It has been a long time since I last penned my thoughts down, and the reason is that for the past two years I had not set aside time for contemplation. On hindsight it is convenient to say that it was because I had not had the time-- but that is not true. I did not set aside time because I was convinced then that I was doing what I was put here to do. There was no dissonance that I had to work through, that I needed to get rid of through writing. There was a sense of correctness, and fit, that justified me mortgaging my life for professional pursuits. If my life had been a wall and I had taken a step back to look at the mural built then, I would have nodded my head in contentment.
However, things have since changed. The wall standing before me leaves me now with incredulity, although this is not to say that I regret my decisions. To be clear this also does not mean that I will now jump on a plane, and "eat, pray, love" my way into some sort of thunderous gestures. No, the point here is to acknowledge that I-- against all hope-- am not able to turn my job into my vocation. And the two need not be one and the same anyways. I used to think that eventually there would emerge slivers of deep connections between me and the work. However, the lapse of 4,000 (billable) hours in the past two years has proved otherwise.

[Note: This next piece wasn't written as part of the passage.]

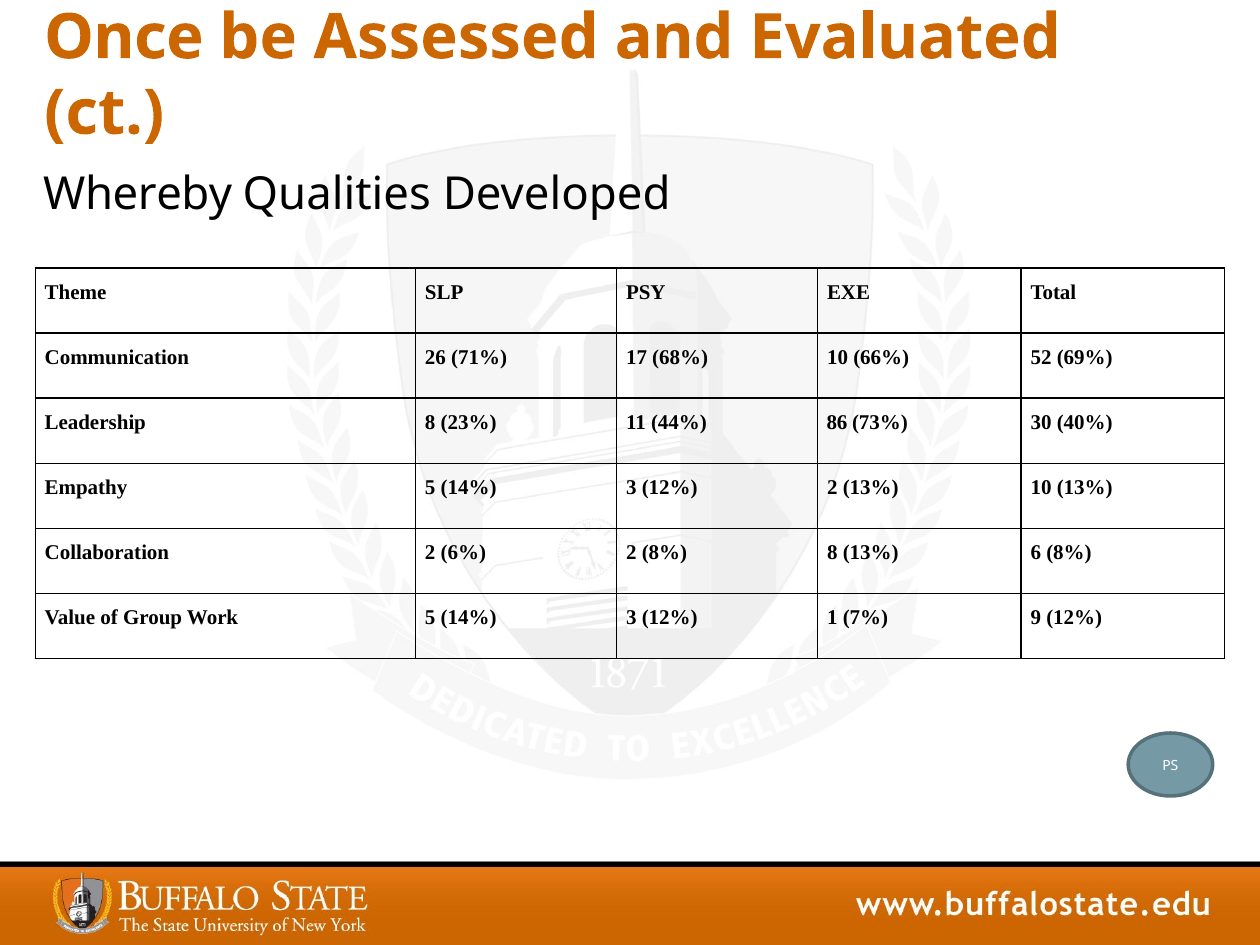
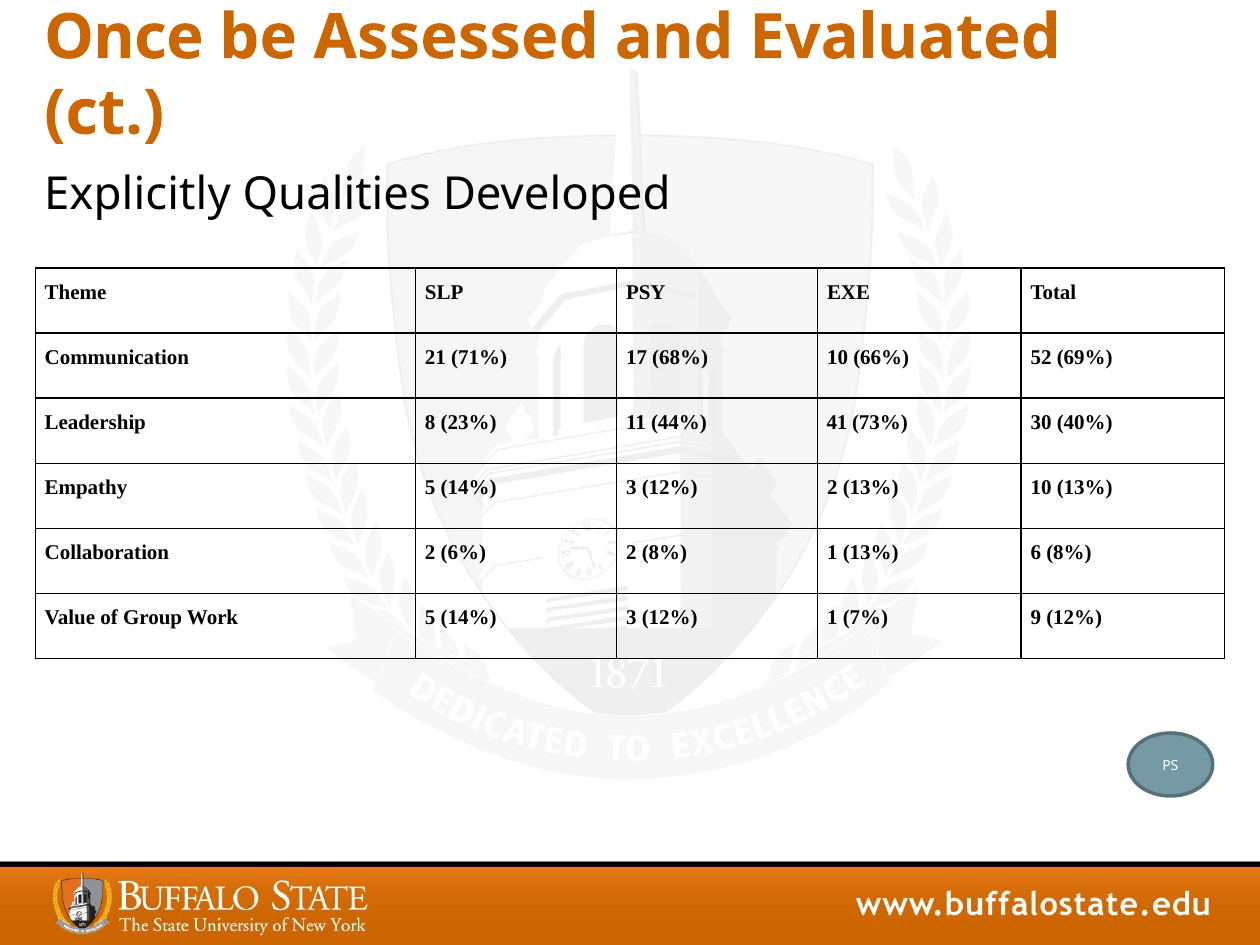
Whereby: Whereby -> Explicitly
26: 26 -> 21
86: 86 -> 41
8% 8: 8 -> 1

A vocation is something that speaks to the soul, and it chooses us when we are ready to listen. We cannot (or at least I cannot) will ourselves into having a vocation, though this does not mean that it does not require commitment. It was a tall order to expect that my vocation should also provide me financial independence. We all need a job, but we do not need a vocation. If we are lucky, we may chance upon it once or twice in our lives.
Notwithstanding, a life devoid of vocation can still be a well-spent life. What we then turn to is our curiosities-- the gentle creatures whose voices are often too faint to hear because we are so addicted to our busyness, or at least I was. I am now a man of means (thanks to my job), but I too now wish to be a man of agency. What I need to remind myself is one, to keep nursing these curiosities, and not turn them into an infatuation (in the hope that they would eventually morph into a vocation), and two, to therefore keep in check my tendencies for the superlatives and excess. Unlike a vocation, curiosities are innocuous because the stakes there are so low. A curiosity-driven life can make a well-spent life, and perhaps in pursuing them one has found one's vocation in turning one's life into a tapestry of tiny curiosities.